How Chaos Engineering Is Driving Kubernetes Reliability
Kubernetes is the market-leading orchestrator for Docker, and in the Kubernetes and the cloud-native world, there are a variety of Kubernetes-native tooling being developed now to service its seemingly boundless popularity. One major area is in chaos engineering, which is gaining so much traction that one of the newest chapters of the Amazon Web Services Workshop is about applying chaos engineering to Kubernetes.
However, as its name suggests, chaos engineering for Kubernetes is a bit all over the place. There’s a growing demand for a natural cataloging of the field with a Cloud Native Computing Foundation (CNCF) chaos engineering working group being bootstrapped, in part, to help map out the field of tools.
“Not many tools integrate with each other as well. We need a community to unite them,” CNCF’s Chris Aniszczyk told The New Stack. “The chaos community is still very nascent. Kubernetes now is the distributed system kernel running on all clouds, public and private — and you need an external actor outside Kubernetes.”
This bootstrapped group also hopes to raise awareness among the tools so they can hopefully work together to improve integrations toward more usable chaotic workflows.

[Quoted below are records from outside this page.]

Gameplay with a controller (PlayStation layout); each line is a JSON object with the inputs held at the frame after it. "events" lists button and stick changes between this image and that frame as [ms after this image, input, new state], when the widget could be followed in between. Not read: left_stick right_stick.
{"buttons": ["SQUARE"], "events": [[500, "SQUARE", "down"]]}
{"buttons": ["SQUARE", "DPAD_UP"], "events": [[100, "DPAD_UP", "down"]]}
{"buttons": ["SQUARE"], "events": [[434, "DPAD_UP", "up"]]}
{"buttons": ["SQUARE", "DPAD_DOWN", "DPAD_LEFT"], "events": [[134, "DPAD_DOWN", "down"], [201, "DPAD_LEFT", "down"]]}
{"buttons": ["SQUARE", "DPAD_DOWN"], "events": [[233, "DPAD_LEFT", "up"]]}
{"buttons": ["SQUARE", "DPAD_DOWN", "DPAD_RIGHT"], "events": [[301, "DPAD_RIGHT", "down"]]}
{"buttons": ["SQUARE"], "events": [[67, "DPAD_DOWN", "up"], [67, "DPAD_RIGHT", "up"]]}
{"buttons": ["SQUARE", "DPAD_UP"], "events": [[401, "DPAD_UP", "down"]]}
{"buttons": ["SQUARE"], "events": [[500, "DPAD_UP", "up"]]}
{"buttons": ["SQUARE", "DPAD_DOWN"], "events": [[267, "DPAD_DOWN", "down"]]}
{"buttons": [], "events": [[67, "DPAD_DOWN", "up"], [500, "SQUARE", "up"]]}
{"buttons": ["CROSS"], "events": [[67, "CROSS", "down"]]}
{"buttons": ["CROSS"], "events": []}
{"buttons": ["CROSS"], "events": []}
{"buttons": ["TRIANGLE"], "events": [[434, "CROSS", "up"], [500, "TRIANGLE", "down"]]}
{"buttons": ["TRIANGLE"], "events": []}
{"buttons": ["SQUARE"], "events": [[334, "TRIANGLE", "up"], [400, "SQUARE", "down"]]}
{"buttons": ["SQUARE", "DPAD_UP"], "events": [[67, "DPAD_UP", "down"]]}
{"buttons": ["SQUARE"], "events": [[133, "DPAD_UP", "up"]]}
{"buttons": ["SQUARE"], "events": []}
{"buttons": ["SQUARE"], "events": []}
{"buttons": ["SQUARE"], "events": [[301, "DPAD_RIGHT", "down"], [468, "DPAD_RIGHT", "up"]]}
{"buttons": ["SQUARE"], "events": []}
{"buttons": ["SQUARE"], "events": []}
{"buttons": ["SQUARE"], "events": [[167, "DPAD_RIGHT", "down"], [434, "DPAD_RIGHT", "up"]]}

Aniszczyk said that “Cloud native technologies like Kubernetes empower organizations to build and run scalable applications in modern, dynamic environments. These techniques enable loosely coupled systems that are resilient, manageable, and observable. They allow engineers to make high-impact changes frequently and predictably with minimal toil.
“Chaos engineering is the discipline of experimenting on a distributed system in order to build confidence in the system’s capability to withstand turbulent conditions in production. In CNCF, we believe that proper chaos engineering practices are table stakes in building truly cloud-native systems and support the furthering of the discipline through investigating working groups and projects.”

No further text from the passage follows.